To be done
Starting at the first line of the records and stopping after the line that contains "Number of tarts visible: 31", reproduce those lines with "screwdrivers" swapped for "hammers" and everything else left unchanged.

Listed entries
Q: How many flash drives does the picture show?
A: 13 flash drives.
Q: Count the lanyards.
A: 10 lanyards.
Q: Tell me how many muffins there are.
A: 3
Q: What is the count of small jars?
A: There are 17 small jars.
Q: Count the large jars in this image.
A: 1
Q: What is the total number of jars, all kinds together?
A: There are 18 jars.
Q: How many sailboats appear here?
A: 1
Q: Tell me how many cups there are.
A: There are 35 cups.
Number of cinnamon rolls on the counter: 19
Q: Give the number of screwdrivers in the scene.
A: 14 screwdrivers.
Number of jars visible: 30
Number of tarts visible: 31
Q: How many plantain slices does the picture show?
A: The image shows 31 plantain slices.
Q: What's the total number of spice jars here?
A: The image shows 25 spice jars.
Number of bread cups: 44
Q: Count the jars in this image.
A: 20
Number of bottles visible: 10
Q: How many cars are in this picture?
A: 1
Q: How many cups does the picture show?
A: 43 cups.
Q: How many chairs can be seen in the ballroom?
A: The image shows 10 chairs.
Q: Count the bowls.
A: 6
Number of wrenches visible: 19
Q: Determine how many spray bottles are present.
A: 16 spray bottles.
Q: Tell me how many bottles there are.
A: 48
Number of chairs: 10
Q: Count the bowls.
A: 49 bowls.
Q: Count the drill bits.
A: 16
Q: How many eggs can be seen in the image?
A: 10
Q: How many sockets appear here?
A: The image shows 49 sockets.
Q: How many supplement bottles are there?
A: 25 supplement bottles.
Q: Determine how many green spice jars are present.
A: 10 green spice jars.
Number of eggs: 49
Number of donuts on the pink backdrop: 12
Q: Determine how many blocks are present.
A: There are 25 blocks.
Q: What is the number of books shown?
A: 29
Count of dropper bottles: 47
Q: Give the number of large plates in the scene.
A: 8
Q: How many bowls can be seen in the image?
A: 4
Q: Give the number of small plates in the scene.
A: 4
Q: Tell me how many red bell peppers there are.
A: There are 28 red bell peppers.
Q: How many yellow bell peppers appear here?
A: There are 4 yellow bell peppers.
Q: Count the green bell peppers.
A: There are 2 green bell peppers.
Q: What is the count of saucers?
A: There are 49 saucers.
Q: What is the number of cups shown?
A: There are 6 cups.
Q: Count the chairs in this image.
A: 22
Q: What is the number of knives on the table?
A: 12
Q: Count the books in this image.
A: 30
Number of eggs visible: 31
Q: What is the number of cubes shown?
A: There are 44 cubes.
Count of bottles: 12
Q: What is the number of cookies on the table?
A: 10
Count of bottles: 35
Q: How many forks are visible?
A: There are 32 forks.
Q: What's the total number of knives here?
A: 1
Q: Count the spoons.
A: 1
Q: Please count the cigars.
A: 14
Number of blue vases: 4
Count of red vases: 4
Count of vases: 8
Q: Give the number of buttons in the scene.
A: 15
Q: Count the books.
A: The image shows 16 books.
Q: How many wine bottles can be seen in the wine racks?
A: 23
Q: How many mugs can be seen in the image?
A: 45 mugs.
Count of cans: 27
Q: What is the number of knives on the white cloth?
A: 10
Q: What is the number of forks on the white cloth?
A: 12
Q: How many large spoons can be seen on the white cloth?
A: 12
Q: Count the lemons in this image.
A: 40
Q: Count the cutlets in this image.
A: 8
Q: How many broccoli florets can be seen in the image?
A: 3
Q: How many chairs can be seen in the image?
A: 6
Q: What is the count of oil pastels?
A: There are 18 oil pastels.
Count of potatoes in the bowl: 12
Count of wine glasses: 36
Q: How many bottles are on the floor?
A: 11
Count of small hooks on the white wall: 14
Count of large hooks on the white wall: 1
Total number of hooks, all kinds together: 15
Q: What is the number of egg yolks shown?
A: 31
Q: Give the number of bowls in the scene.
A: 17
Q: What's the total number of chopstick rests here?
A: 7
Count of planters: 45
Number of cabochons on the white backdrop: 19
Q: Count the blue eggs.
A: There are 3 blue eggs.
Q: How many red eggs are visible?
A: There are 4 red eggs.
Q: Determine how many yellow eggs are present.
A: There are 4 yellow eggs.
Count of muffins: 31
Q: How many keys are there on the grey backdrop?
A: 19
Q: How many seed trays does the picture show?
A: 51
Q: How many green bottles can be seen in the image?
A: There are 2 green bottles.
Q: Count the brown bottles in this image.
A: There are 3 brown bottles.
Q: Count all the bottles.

Solution
Q: How many flash drives does the picture show?
A: 13 flash drives.
Q: Count the lanyards.
A: 10 lanyards.
Q: Tell me how many muffins there are.
A: 3
Q: What is the count of small jars?
A: There are 17 small jars.
Q: Count the large jars in this image.
A: 1
Q: What is the total number of jars, all kinds together?
A: There are 18 jars.
Q: How many sailboats appear here?
A: 1
Q: Tell me how many cups there are.
A: There are 35 cups.
Number of cinnamon rolls on the counter: 19
Q: Give the number of hammers in the scene.
A: 14 hammers.
Number of jars visible: 30
Number of tarts visible: 31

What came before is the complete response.